Exercise passage:
┄┄┄┄┄┄┄┄┄┄┄┄┄┄┄┄┄┄┄┄

I came up with a similar idea while trying to solve the problem myself, but discarded it immediately because I felt like it ought to double-count some submasks. I seem to have managed to convince myself that it doesn't, but I still don't have an intuitive understanding for why this approach works. Is this some kind of a trick that I don't know? Or perhaps somebody could just explain the reasoning behind this solution to me?

Thanks!

I tried to explain this here: http://mirror.codeforces.com/blog/entry/10476 (problem Div1. E, section "Solution fount by other contestants").

In short, let's create a function f(left, right): calculate d[j] for every j with property that left <= j <= right considering only a[i] such as left <= a[i] <= right. Answer should be fount after doing f(0, 2^22 — 1).

┄┄┄┄┄┄┄┄┄┄┄┄┄┄┄┄┄┄┄┄

[Extracted records]
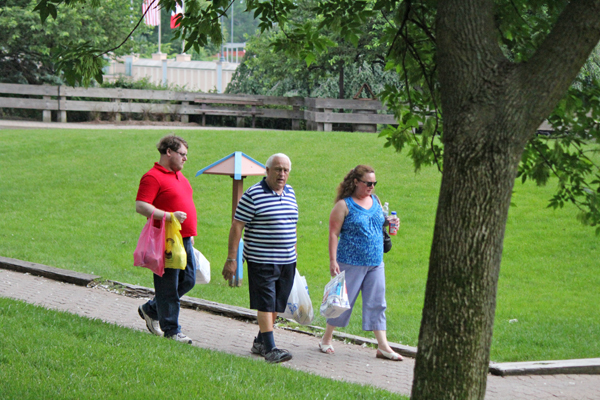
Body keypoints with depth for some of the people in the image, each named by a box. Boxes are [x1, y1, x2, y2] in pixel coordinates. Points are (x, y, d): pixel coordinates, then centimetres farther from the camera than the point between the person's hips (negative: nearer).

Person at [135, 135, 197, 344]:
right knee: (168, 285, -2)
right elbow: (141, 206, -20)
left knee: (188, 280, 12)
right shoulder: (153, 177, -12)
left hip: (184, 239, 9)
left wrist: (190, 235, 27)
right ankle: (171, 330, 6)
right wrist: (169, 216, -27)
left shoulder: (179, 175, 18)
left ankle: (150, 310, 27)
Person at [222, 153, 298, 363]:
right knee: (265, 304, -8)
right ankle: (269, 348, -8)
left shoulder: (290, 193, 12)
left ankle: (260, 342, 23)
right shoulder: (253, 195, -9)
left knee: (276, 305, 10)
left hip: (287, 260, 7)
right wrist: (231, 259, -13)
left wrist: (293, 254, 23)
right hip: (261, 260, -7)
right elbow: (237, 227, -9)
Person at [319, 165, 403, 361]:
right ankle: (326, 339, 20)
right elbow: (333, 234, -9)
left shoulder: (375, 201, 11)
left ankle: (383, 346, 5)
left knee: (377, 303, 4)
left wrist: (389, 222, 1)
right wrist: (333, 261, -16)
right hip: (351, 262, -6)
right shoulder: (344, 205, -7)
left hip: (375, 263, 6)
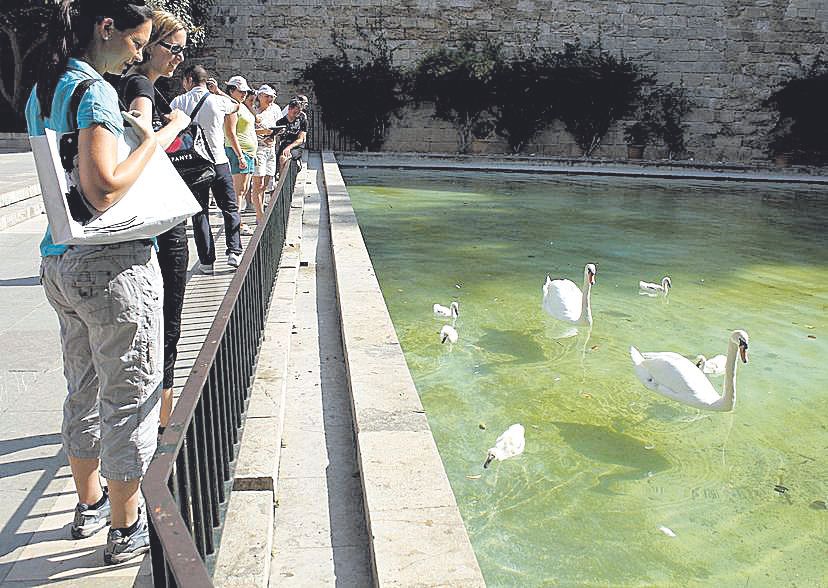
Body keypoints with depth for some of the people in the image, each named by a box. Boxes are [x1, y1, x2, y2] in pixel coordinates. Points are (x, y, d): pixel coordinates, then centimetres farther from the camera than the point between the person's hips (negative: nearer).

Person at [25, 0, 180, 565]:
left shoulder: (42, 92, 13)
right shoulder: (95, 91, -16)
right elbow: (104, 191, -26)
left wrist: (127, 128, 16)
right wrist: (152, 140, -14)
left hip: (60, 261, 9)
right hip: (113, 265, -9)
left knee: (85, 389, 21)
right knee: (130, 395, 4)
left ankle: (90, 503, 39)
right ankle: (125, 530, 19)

┄┄┄┄┄┄┄┄┄┄┄┄┄┄┄┄┄┄┄┄

Exercise 1:
According to the submask forum thread, what function call produces the answer?
Exercise 2:
Extend the forum thread about counting submasks, picking up after its last sentence.
The records have no connection to the text.

Written reply 1:
f(0, 2^22 — 1)

Written reply 2:
When you calculate f(left, right), let med = (left + right) / 2. We do divide and conquer. Let's call f(left, med) and f(med + 1, right). Now we have to "merge" the results. In [left, med], all numbers are equal to those from [med + 1, right] after switching the MSB of [med + 1, right] from 1 to 0. Hence, for i in [med + 1, right], i — (med + 1) is a submask of i (and all submasks of i — (med + 1) are submasks of i). So, we need to add d[i] += d[i — (med + 1)], for i in [med + 1, right]. After this merge step, nothing is counted twice, because when we do d[i] += d[i — (med + 1)], we add only numbers from [left, med] range. As the current range is [med + 1, right], those numbers were not added before.

Now the recursion code and yours are equivalent. That is just the iterative implementation of the divide and conquer solution explained :) BTW, this seemed magic for me, too, until I've stopped thinking it as an iterative code and I've started thinking it as divide&conquer.

let us see where a[i] will be counted in d[]. before first iteration it is counted in d[a[i] | 0]

let i1, i2, i3 ... in be the unset bits in a[i] such that i1 < i2 < i3... after first iteration a[i] increases count of d[a[i] | (1 << i1)]. so it affects d[a[i] | (1 << i1)] and d[a[i] | 0] after second iteration d[a[i] | (1 << i1) | (1 << i2)], d[a[i] | (1 << i2)], d[a[i] | 0], d[a[i] | (1 << i1)].

At each iteration of i1, i2.. affected indices are doubled. so total indices where a[i] is counted is 2^n, and all of the indices are supermasks of a[i]. Since a[i] has 2^n supermasks, a[i] is counted only once at each supermask.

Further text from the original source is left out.